Profiling Python
Speeding up a Python application.
Last Significant Update: |
2024-06-23 |
Status: |
Draft |
Comments to: |
Saraswati is a natural language researcher specializing in the ancient languages and scripts South-East Asia.
Saraswati needs to process sizable natural language corpora for her work. Saraswati uses Python for her work. She often wishes that the Python scripts that she uses would run faster on her laptop.
One day, midway through another hour-long analysis run, Saraswati decides to use Mensurae to profile her Python scripts to find out where her machine’s cycles were being spent.
Saraswati instructs Mensurae’s profiler to capture, for 60 seconds, the cache misses being incurred by her currently running analysis program.

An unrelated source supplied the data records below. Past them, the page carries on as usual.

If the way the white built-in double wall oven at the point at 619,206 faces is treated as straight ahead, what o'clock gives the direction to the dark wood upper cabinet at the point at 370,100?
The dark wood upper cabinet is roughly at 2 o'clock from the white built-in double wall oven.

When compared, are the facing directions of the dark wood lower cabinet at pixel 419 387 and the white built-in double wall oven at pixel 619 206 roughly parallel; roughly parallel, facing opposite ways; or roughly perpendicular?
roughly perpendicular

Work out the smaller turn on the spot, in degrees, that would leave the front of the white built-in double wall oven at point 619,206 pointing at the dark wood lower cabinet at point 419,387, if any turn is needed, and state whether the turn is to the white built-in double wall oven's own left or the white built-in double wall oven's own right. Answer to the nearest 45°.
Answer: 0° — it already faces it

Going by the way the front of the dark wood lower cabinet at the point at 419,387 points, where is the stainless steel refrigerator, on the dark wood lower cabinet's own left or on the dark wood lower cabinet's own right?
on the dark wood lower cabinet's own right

// Writes to 'mensurae.out' by default.
$ measurements profile -t 60s -e cache-misses -p PID-OR-NAME
Then she invokes a web-based front-end to explore the data captured:
// Reads from 'mensurae.out' by default.
$ measurements web
https://angsa:9000/
Pointing her browser at the specified URL shows her the source for her scripts, annotated with the data captured during the Mensurae measurement run.
#count source-line
20.4M if isinstance(ex, AllExpression):
10.2M cjts = [
167.6M ex.term.replace(ex.variable, VariableExpression(d))
for d in doms
]
102.3M cjts = [self.replace_quants(c, dom) for c in cjts]
41.0M return reduce(lambda x, y: x & y, cjts)

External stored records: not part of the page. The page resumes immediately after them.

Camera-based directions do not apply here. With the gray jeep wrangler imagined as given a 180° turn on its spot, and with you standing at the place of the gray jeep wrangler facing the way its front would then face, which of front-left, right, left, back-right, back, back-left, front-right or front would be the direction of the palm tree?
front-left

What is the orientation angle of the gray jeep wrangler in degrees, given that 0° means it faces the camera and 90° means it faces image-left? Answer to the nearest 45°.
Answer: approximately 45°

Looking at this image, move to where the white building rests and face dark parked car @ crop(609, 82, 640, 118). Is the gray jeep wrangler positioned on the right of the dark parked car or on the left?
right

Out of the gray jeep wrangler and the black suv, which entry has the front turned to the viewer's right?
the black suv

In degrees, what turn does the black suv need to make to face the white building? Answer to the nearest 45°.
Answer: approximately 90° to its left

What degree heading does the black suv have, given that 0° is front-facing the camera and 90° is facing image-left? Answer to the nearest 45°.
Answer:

This view is also a code browser — Saraswati can click on the function and methods in view to jump to their (annotated) definitions.
She can also determine which Python classes incurred the most the cache misses during the minute of data capture, and the methods in those classes that were the most expensive.

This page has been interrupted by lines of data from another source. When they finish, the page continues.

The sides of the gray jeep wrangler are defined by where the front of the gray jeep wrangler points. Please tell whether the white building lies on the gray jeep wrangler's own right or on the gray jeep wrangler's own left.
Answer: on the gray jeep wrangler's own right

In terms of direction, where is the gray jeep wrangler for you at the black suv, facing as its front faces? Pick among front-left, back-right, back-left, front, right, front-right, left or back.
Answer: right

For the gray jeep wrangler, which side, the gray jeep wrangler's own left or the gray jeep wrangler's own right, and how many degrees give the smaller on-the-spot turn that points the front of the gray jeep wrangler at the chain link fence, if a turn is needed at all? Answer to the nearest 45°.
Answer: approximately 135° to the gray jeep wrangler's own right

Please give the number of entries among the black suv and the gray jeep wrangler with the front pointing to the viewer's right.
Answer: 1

Using these insights Saraswati is able to dramatically speed up her analysis runs, leaving her more time for the rest of her research.
Design Considerations
Attaching To Live Processes
Mensurae should be able to profile applications without needing them to be restarted or recompiled.[1]
Light-Weight Self-Measurements For Interpreters
Mensurae’s measurement technique relies on machine code (in this case
the machine code for the Python interpreter) being able to measure its
own behavior cheaply on hardware using instructions like the x86
RDPMC
(Read Performance Monitor Counter) instruction.[1]
The Python interpreter itself would need to be augmented to use these instructions to measure its own behavior on hardware. Such augmentation could either be built-in, or could be injected into its process at runtime.
Profiling Mixed Code
Some Python classes and functions are actually implemented using native code.
Mensurae should hence handle both native and interpreted code when profiling Python.
Data Format
The format used by Mensurae for its measurement data needs to be well documented, to allow the development of third-party analysis tools.